→ **Page excerpt**
■ ■ ■ ■ ■ ■ ■
If the maximum number of possible PCs is chosen (full data space
dimensionality) **AND** the number of variables exceeds the
number of observations, *RRPP* will attempt to assess the number
of real dimensions in each random permutation and adjust SSCP matrices,
accordingly. (It is possible to randomly generate SSCP matrices of lower
rank in random permutations, via RRPP.) However, it cannot be guaranteed
that eigenvalues will be positive in such cases. If a warning message is
delivered, “NaNs produced,” this might be the reason. Using a slightly
lower number of PCs will probably resolve the issue.

ANOVA in *RRPP* generalizes univariate ANOVA to multivariate
data, its statistics are directly associated with the amount of
dispersion in multivariate data spaces, irrespective of variable
covariances, and data dimensionality has no effect or limitation on
their calculation.

MANOVA in *RRPP* produces the same multivariate statistics
found in parametric MANOVA (when the number of observations exceeds
residual degrees of freedom), but unlike parametric MANOVA, \(P\)-values are estimated from empirical
sampling distributions of statistics (rather than estimating values that
approximately follow \(F\)-distributions, with constraints). The
choice of multivariate statistic is inconsequential for \(P\)-values, but makes a difference for
effect sizes.

Because high-dimensional data force a projection of data into Euclidean subspaces, to make matrix inversion and eigenanalysis possible, MANOVA results could differ from ANOVA results (both qualitatively and in terms of effect sizes). For multivariate data with many more observations than variables (ideal conditions), results using either ANOVA or MANOVA will be comparable. For high-dimensional data, ANOVA results might be more reliable.
■ ■ ■ ■ ■ ■ ■
→ **Study questions**
1/ Answer these questions using the RRPP excerpt above:
(a) What warning message might be delivered when eigenvalues are not positive?
(b) The choice of multivariate statistic makes a difference for what?
(c) For what kind of data will ANOVA and MANOVA results be comparable?
2/ Transcribe the part of the RRPP excerpt starting at "Because high-dimensional data" and ending at "be more reliable.".

→ **Data provided**
■ ■ ■ ■ ■ ■ ■
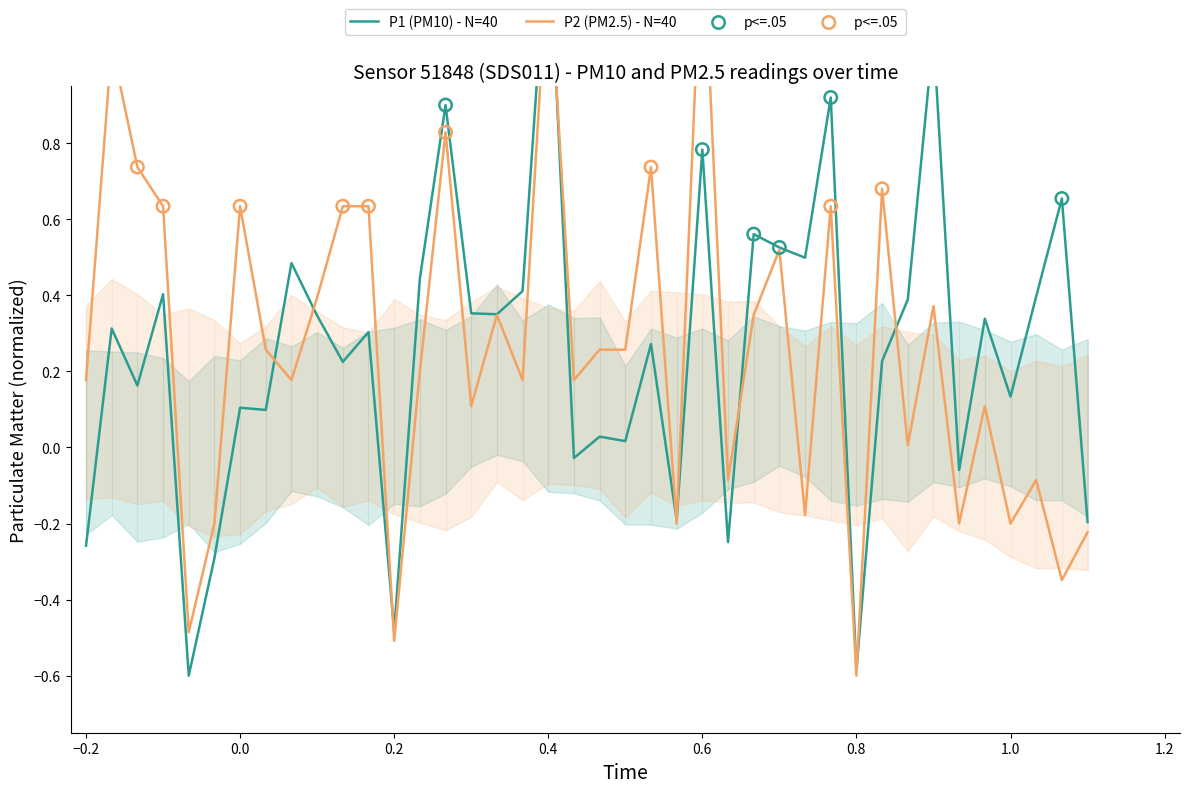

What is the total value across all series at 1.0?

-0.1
■ ■ ■ ■ ■ ■ ■
→ **Answers for each item**
1/
(a) "NaNs produced"
(b) Effect sizes
(c) Multivariate data with many more observations than variables

2/
Because high-dimensional data force a projection of data into Euclidean subspaces, to make matrix inversion and eigenanalysis possible, MANOVA results could differ from ANOVA results (both qualitatively and in terms of effect sizes). For multivariate data with many more observations than variables (ideal conditions), results using either ANOVA or MANOVA will be comparable. For high-dimensional data, ANOVA results might be more reliable.